→ **ACTIONS TO TAKE**
A: In the account of a husband's regrets about his marriage, what does the man write that he wishes he had done? List every one.
B: Quote the account of the husband's regrets, starting at the words "To help the" and stopping after "and newborn son.".
C: Write what comes next in the account of the husband's regrets, picking up after its final sentence.

→ **PAGE EXCERPT**
_ _ _ _ _

It was then that the man realized his biggest regret up until that moment was having not spent more quality time with his wife. He wrote, “I just wish I had switched off that phone while talking to her. Turned off that cricket match. Not replied to that office email late at night and listened to how her day had transpired.”
Seemingly reliving his marriage in his mind, the man wished he would have “stayed up long enough to give her company while she cleaned up the kitchen” and “held back [his] hunger to dine with her.” Reflecting on these regrets, he asked himself, “What wouldn’t I do to get back every minute that I didn’t spend with her?”
It had taken the man being faced with the possibility of losing his wife to realize what an asset she was to his life. As a result, he didn’t know if he’d ever get the chance to put things right in his marriage. And this revelation must have broken his heart. In his piece for AkkarBakkar he mused, “You always regret everything in hindsight.”
Before long, the moment of truth was upon the man. Recalling the moment he learned of his partner’s fate, he wrote, “As my wife was being wheeled back into yet another room in the hospital, the doctor wore a grim expression. My face was flushed, heart thumping. The doctor told us that the situation was serious… But curable.”
Luckily, the man had been given a second chance, and he was convinced that he’d never take his wife for granted again. He wrote, “Relief rushed over me in a huge wave. But I was still scared. I was still bloody terrified of losing the most wonderful woman in my life. That is when I decided – I don’t care what happens, I am not letting the woman of my life go away. At ANY cost.”
The writer added, “I sat down next to my wife with tears in my eyes. And I told her, ‘We are going to fight this out. We have to see him grow and walk into the sunset together.’ She had never seen me cry, and she did now. Her eyes welled up, but she wouldn’t show it. She knew it would break me.”
To help the man’s wife get better, she had to endure a prolonged spell of painful treatment. But she had her husband by her side throughout it all. And while there was lots of sitting around to be done, he never got bored. Instead, he focused all of his attention on simply being there for his wife and newborn son.

_ _ _ _ _

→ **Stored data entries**
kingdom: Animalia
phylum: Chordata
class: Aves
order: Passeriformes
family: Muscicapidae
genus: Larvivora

_ _ _ _ _

→ **RESULTS BY TASK**
A:
- Switched off that phone while talking to her
- Turned off that cricket match
- Not replied to that office email late at night and listened to how her day had transpired
- Stayed up long enough to give her company while she cleaned up the kitchen
- Held back his hunger to dine with her

B:
To help the man’s wife get better, she had to endure a prolonged spell of painful treatment. But she had her husband by her side throughout it all. And while there was lots of sitting around to be done, he never got bored. Instead, he focused all of his attention on simply being there for his wife and newborn son.

C:
Reflecting on how his wife’s illness had changed him, the man told AkkarBakkar, “I hate it that in the past, I couldn’t sit for 10 minutes to talk to her. I don’t think I can ever make it up to her, but I’m trying to be a better husband. I am away from work, but it is not occupying my mind. I don’t bother to check my emails.”
The man continued, “In the past, I wouldn’t miss replying to an e-mail. There are only two things that ring in my head right now – My wife and my kid. We haven’t had the chance in the past two weeks to celebrate our son’s arrival. But we know this too shall pass. And we will have a long and happy life together.”
With that in mind, the man was convinced that his wife’s illness would eventually make them stronger as a couple. And this time he was willing to put the work in to ensure that they could be there for each other no matter what the world threw at them. He wrote, “We are taking it slow, and every day is a progress. But it’s a long haul.”
So while the anonymous writer didn’t want to seem preachy to his readers, he hoped that some of them would reconsider how they prioritized their own lives after hearing his story. He explained, “I hope everyone understands that a WhatsApp forward can wait. An office email can wait. A cricket match can wait. Liking a photo on Facebook can wait.”
Giving some parting advice, the man added, “Don’t let your love and loved ones wait. You never know if it is too late. Happiness is incomplete if you don’t have the people to share it with… Cherish your loved ones, and give them what they deserve – it’s a hard lesson to learn if you take them for granted.”